Rousseau’nun da kaldığı Bastille Hapishanesi’nde başlayan ve sonra halka yayılan
isyan sonrası Kral ve Kraliçe, 21 0cak 1793’te idam edilir. Bunların idamı ile
akan kan son bulmamış, bilâkis yeni başlamıştır. Jakobenler, Jirondenler halkı
kışkırtmış, kendinden önceki selefleri gibi baskı ve kan dökmede ileri gitmiş,
Fransız Devrimi’nden sonra öldürülen, giyotine gönderilen ve başı kesilen
insanların sayısı binlerle ifade edilir olmuştur. Sokaktaki insanlar ne
olduğunu anlamadan ölüyor, çatışmalar, tutuklamalar, isyanlar, hızını alamayan ihtilâlciler
hastanelere dahi saldırıyor, yataklarında yatan hastaları dahi öldürüyorlardı.
Evet, Fransız İhtilâli “özgürlük ve eşitlik” getirmişti(!). Beşerî her ideoloji,
her “-izm” ve her isyan gibi, Fransa’nın özgürlük hareketi de zulüm getirmişti.
Lâkin bunun rağmına, tarih kitaplarına, “insanlığa getirilen bir lütuf, hakiki
adalet” gibi geçecek, ihtilâlcilerin tüm dünyaya yayılan vahşetleri
gizlenecekti. Papazlar ve rahipler öldürülüp kiliseler yağmalanacak, sokaklar
kan deryasına dönüşecek ve bu durum Fransa’dan bütün dünyaya yayılacak, ülkeler
bölünecek, milyonlar ölecek, adına da “özgürlük ve eşitlik” denilecekti.

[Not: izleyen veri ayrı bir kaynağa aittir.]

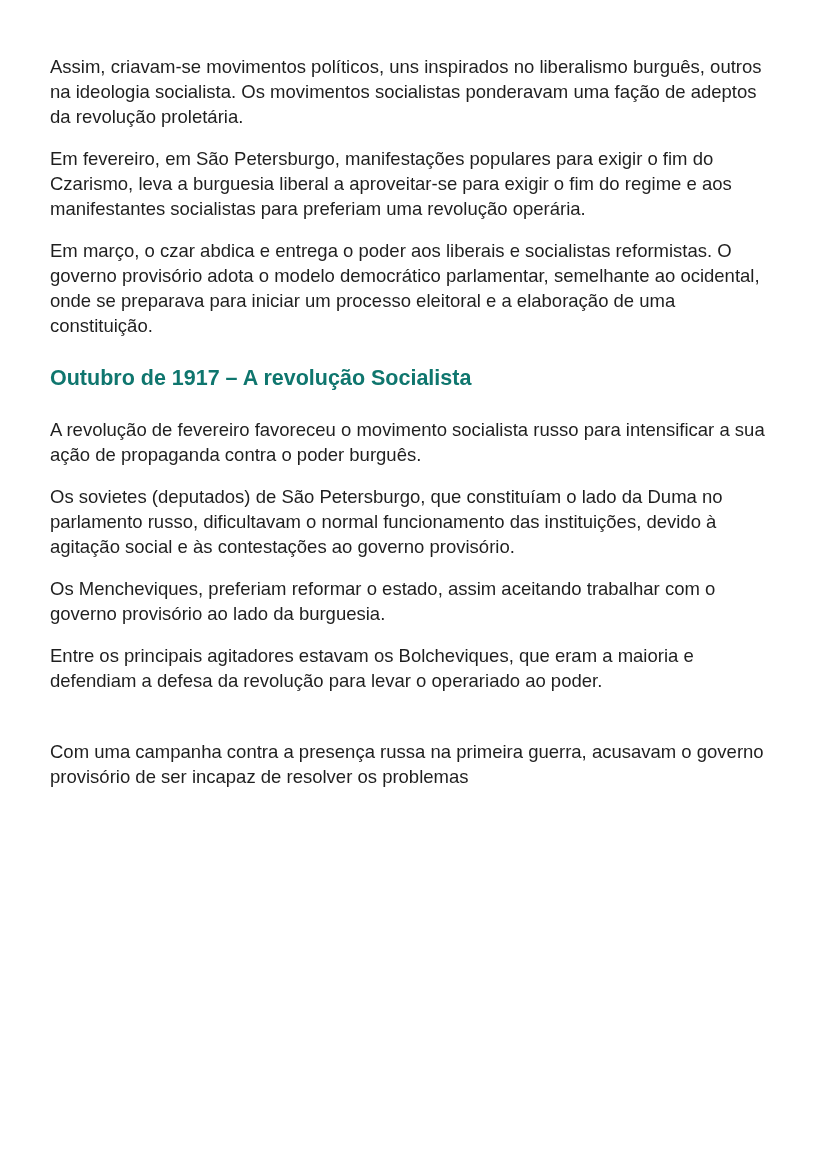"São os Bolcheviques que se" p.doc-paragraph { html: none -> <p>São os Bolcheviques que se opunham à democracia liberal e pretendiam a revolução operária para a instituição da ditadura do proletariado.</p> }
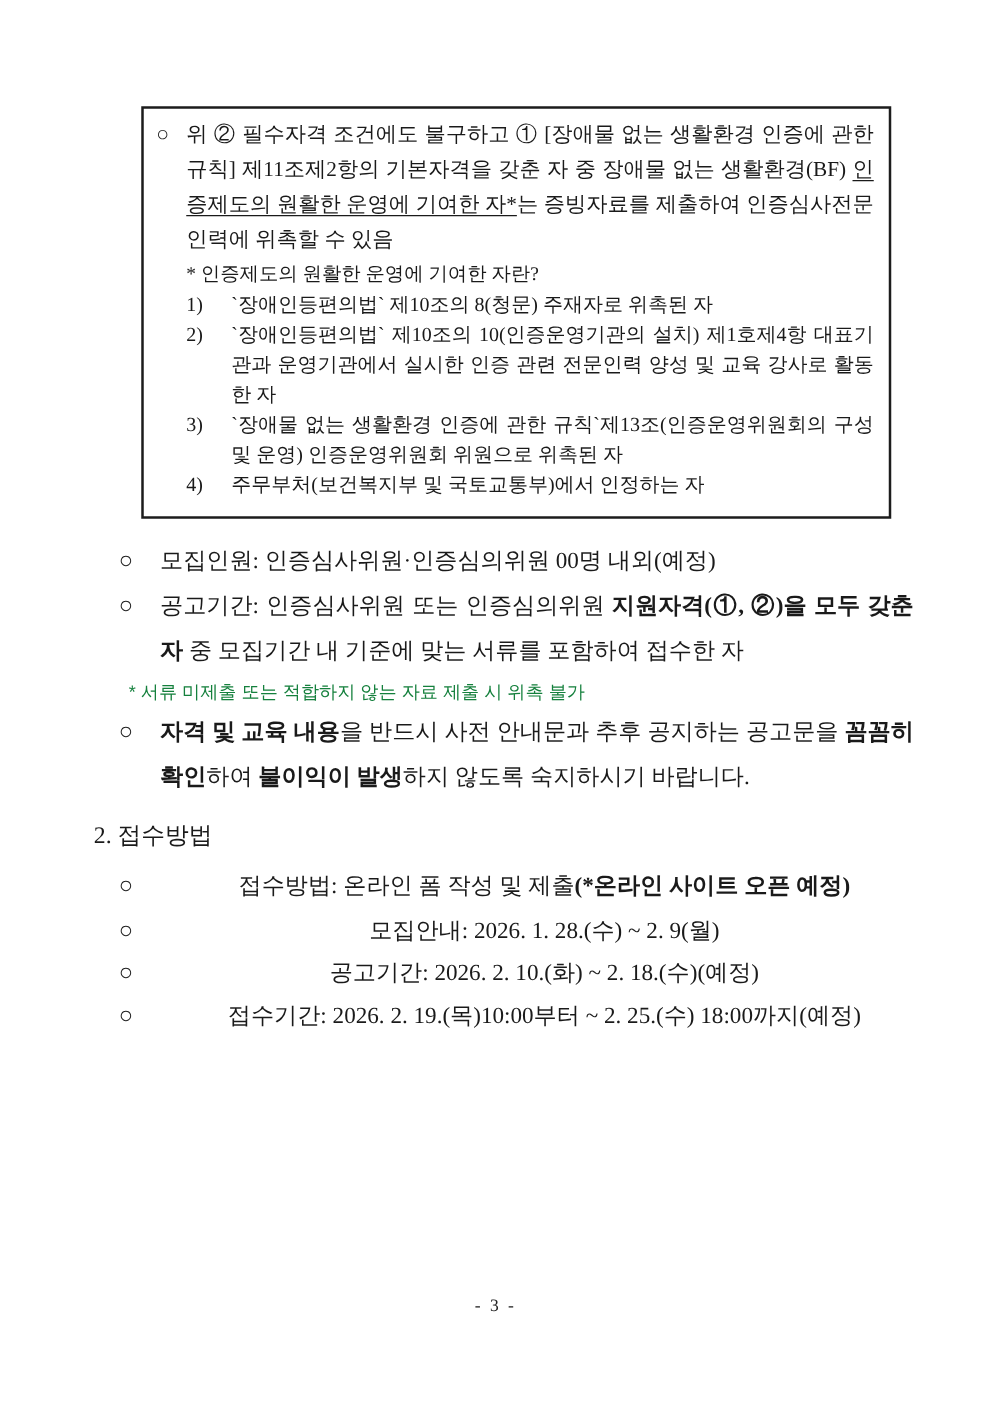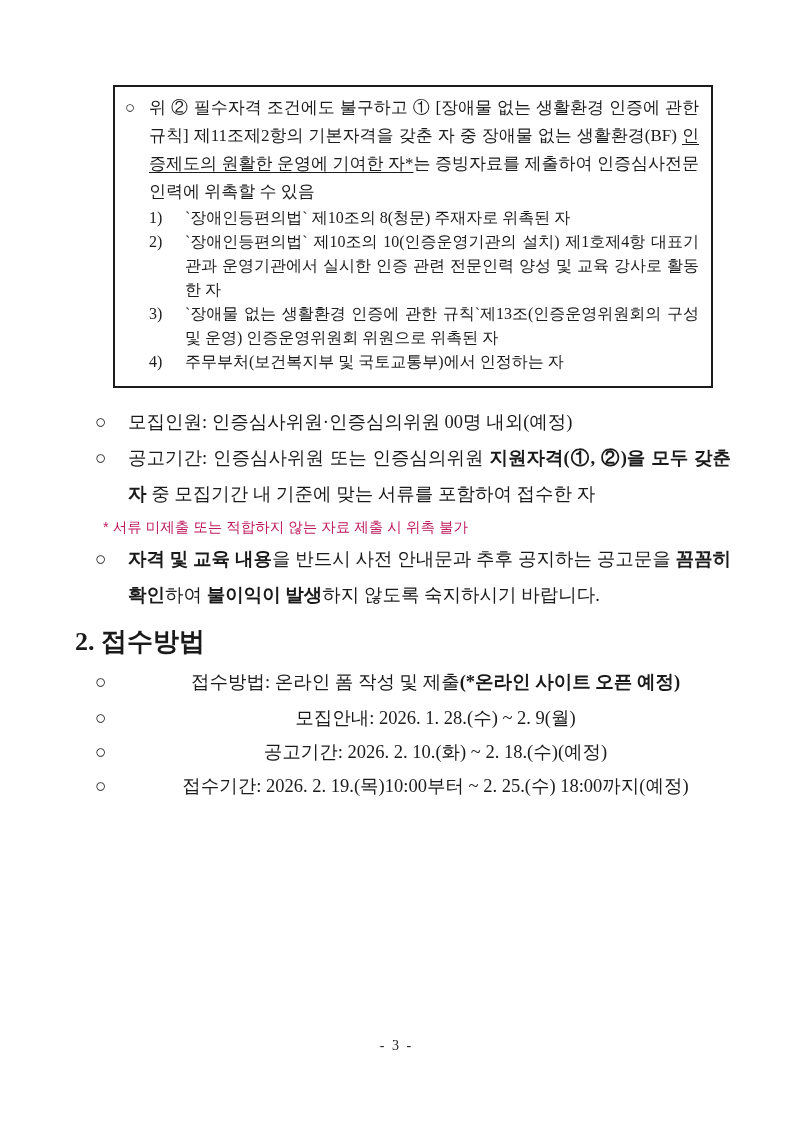"* 인증제도의 원활한 운영에 기여한" div.obox-q { html: none -> <div>* 인증제도의 원활한 운영에 기여한 자란?</div> }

İhtilâlin başaktörü olan “Baldırı Çıplaklar”, bu adı, soyluların giydikleri taytı giymeyi reddettikleri için almışlardı. Senatoyu ele geçirip kanlı ihtilâlin hızla yayılması için ellerinden geleni yapmışlardır.
Savaş suçu ve işkence Batı’nın işidir. Lâkin tüm dünya bunları unutur. Batı’nın birer piyonu olarak emperyalistlerin bilinçli bir şekilde kurup yönettikleri DAEŞ gibi terör örgütleriyle İslâm kötülenir, kendi kirlilikleri gizlenir.
Ünlü
pozitivist August Comte dahi Fransız İhtilâli’ne karşı çıkmıştır. Diğer ülkeler
Fransa’da çıkan bu akımın kendi ülkelerine sıçrayacağını, iç savaşlara sebep
olacağını kestirdikleri için Fransa’ya savaş açmışlardı. Ama korkunun ecele
faydası olmayacak, bu hareket virüs gibi tüm dünyaya tedricen yayılacaktı.
“Fransız
Devrimi unutulmaz katliamlara sahne olur. Parisli Baldırı Çıplaklar, 2-7 Eylül
tarihleri arasında ihtilâlci psikozuyla aristokratları temizlemek amacıyla
hapishanelere ve hastanelere saldırırlar. Katliamda 1300’ün üzerinde insan
öldürülür. Bunların içinde aristokratlar, birçok tutuklu papaz, rahip, mahkûm
ve hasta bulunmaktadır.”
Kısacası
“İnsan Hakları Beyannamesi” ve “özgürlük” diyerek kan getirdi bu ihtilâl.
Afrika’da
Fransız sömürüsü
Özgürlükler
ülkesi Fransa’nın Afrika’yı nasıl köleleştirip fakirleştirdiğinden de bahsetmek
gerekir.
“Son araştırmalar,
Amerika’nın keşfinden itibaren köle ticaretinin yasaklandığı yüzyıl sonuna dek
ihraç edilen Zencî köle sayısının yaklaşık 10 milyon olduğunu göstermektedir.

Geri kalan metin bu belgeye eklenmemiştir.